This can’t be it, can it?

On days like this, I find myself feeling like time stops. Like life has taken a pause – because my thoughts are running faster than real life is. And I just want, for pete’s sake, for it to hurry up. Go quicker. Why? Valid question. I’ve been thinking about it too – I think it happens when I’m not happy with what I’m doing, feeling unproductive or feel like I’m wasting my time. Just like my rampant bouts of flavor fatigue (yes, I coined the term), I find myself in periods of activity fatigue. I can’t do the same thing over and over and over again. Unless it’s a regime. A routine I’ve come to find comfort in – this is extremely rare though. It took me forever to fall in love with my workout regime. And right now I’m at that point where I feel like life is so small through my lens – there’s gotta be more out there, she thinks about 1500 times a month. There’s gotta be. This can’t be it, can it? I can do so much more. If only I got out of my way and looked for it. If only I wouldn’t give up on myself. If only I accepted myself for who I am – and recognized my quirks come form who I am. If only I knew this was part of the process of getting to know myself. Knowing my mind and walking with it – instead of berating and rushing it. Take your time. Breathe. In and out.

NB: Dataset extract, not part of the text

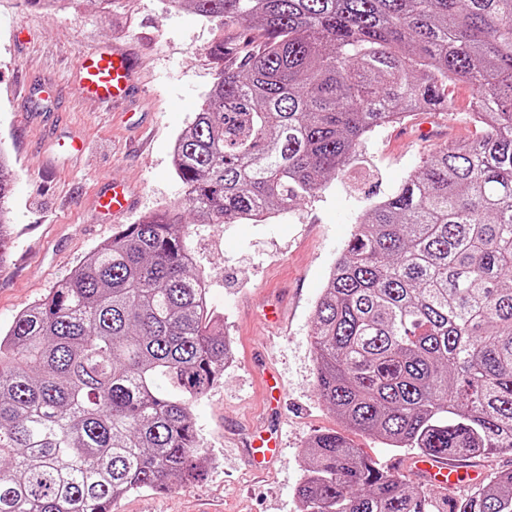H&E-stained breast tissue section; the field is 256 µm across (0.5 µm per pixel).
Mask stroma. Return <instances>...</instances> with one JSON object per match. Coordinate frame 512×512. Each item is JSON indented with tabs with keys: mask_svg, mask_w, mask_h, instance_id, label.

If only I accepted myself for who I am.

One day I’m going to break through this barrier. I’m going to reach my potential. I’m there right now mentally. I’m going to deal with activity fatigue the right way – through adopting my action bias. Time to walk the walk. Find out my ikigai and walk my own path. I’m tired of walking everyone’s but my own. Time to seek adventure. Time to find adventure in every phase of life.